**REQUIRED ACTION:**
Beginning with the line that has "if( !rst_n ) begin//同步复位信号", reproduce each remaining line of the data exactly, down to and including the last.
• • •
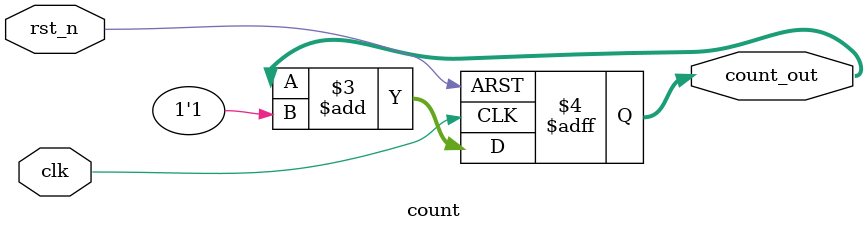
<source format=v>
module count(clk,rst_n,count_out);

input clk;//输入时钟信号
input rst_n;//输入复位信号
output reg [7:0] count_out;//计数器输出

always @ ( posedge clk or negedge rst_n )//时钟信号上升沿或复位信号下降沿有效
begin
	if( !rst_n ) begin//同步复位信号
		count_out <= 8'b0;
	end 
	else begin
		count_out <= count_out + 1'b1;//计数
	end
end
endmodule

</source>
• • •
**RESULT FOR THIS EXERCISE:**
	if( !rst_n ) begin//同步复位信号
		count_out <= 8'b0;
	end 
	else begin
		count_out <= count_out + 1'b1;//计数
	end
end
endmodule

</source>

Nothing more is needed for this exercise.